Cuyahoga County Officials to Name Site for Sales Tax-Backed Project

CHICAGO - Cuyahoga County, Ohio, commissioners expect to announce within the next 60 days a location in downtown Cleveland for a long-planned convention center and medical mart that would be funded with revenue from a sales tax increase that went into effect last year.

Selection of a site would represent a step forward for the stalled project, which has started to attract criticism in part because the county began collecting the sales tax increase last fall. Last week a candidate vying for a seat on the three-seat county board called to suspend the tax hike until the deal is on firmer ground.

Cleveland has been pushing to replace its current underground, turn-of-the-19th-century convention center with a new facility for more than a decade. The proposed new $400 million center, with an adjacent medical mart, could be built on the site of the current convention center or at another of a handful of locations being considered in downtown Cleveland.

Fred Nance, a public finance attorney from Squire, Sanders & Dempsey LLP, is chairing the site selection committee and is leading the effort to replace the current facility.

Chicago-based Merchandise Mart Properties Inc. would build and operate the complex under the current terms of the deal. Officials are still negotiating whether the Merchandise Mart Properties, Cleveland, or Cuyahoga County would own the facilities. The company owns several showroom design centers, including the Merchandise Mart in Chicago - the world's largest commercial building - as well as the L.A. Mart and the Boston Design Center, and operates hundreds of trade shows across the country annually.

The three-member county board of commissioners last June approved a 0.25% sales tax increase to 7.75% from 7.5%. The additional $40 million a year generated by the increase is being funneled into a reserve account for the project. Under the current agreement between the county and Merchandise Mart Properties, bonds would be issued to finance construction and repaid with the sales tax revenues, said commissioner Tim Hagan.

The project has been delayed over the last several months as the site committee studied various locations and terms of the deal were worked out with Merchandise Mart. The delay prompted one county board candidate who originally supported the project to call for the suspension of the tax increase until the deal was on firmer ground.

Deborah Sutherland, who is running against commissioner Peter Lawson Jones, said last week she supports the project but that it's moving too slowly.
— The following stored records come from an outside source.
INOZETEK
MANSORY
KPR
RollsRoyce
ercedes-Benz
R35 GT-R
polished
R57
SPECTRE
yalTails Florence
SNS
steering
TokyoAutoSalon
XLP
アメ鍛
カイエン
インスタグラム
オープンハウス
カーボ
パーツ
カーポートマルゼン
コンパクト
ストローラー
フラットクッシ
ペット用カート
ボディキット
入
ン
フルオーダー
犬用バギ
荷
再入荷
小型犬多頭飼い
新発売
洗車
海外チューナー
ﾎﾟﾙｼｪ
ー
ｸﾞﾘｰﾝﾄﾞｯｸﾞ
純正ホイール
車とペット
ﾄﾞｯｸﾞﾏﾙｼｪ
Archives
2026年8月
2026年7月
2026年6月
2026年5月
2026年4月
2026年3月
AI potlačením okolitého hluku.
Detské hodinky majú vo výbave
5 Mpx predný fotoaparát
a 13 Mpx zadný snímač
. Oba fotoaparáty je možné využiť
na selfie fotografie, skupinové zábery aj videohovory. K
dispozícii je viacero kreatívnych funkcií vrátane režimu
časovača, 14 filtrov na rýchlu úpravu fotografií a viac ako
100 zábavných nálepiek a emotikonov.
A final deal was to have been in place by the end of 2007, Sutherland said.

But Hagan said there's "zero" chance that the sales tax increase will be suspended. "We're going forward with it, and we'll have a location within the next 30 to 60 days," he said.
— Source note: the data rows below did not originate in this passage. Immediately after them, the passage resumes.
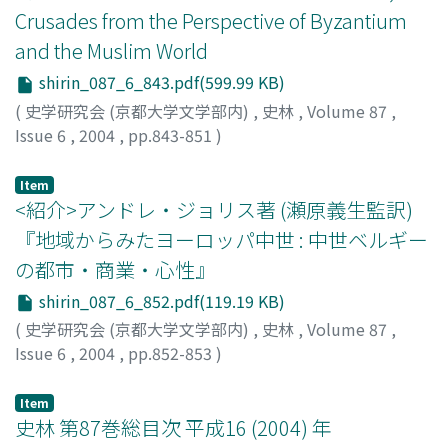
地域が一体となった行事であり、時代が下るにつれその公
Crusades from the Perspective of Byzantium
的性の度合いは強まった。また二つの行事は神道と仏教の
and the Muslim World
果たす役割の違いを反映しており、前者は主として死者へ
の顕彰と称賛、後者は死者への哀悼と弔いを受け持ってい
shirin_087_6_843.pdf(599.99 KB)
た。その役割は互いに自覚的に選び取ったものではなく、
(
史学研究会 (京都大学文学部内)
,
史林
,
Volume 87
,
互いの領域を奪い合おうとする紛争が通時代的に起こり続
Issue 6
,
2004
,
pp.843-851
)
けていたのである。
橋川, 裕之
;
HASHIKAWA, Hiroyuki
;
ハシカワ, ヒロユキ
Item
<紹介>アンドレ・ジョリス著 (瀬原義生監訳)
『地域からみたヨーロッパ中世 : 中世ベルギー
の都市・商業・心性』
shirin_087_6_852.pdf(119.19 KB)
(
史学研究会 (京都大学文学部内)
,
史林
,
Volume 87
,
Issue 6
,
2004
,
pp.852-853
)
古井, 佐知子
Item
史林 第87巻総目次 平成16 (2004) 年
Despite reports of the project exceeding its $400 million budget, Hagan said the chief parties are convinced it can be done without major overruns. "We're going to do it within that budget and everyone feels that it will be enough, including the Merchandise Mart," he said. "They're going to drive this thing, and I don't think they're going to sign off on a building that would have major overruns."

As of April 2008, sales tax collections in the county were up 23.5% to $40.3 million compared to last year because of the increased rate that took effect in October 2007.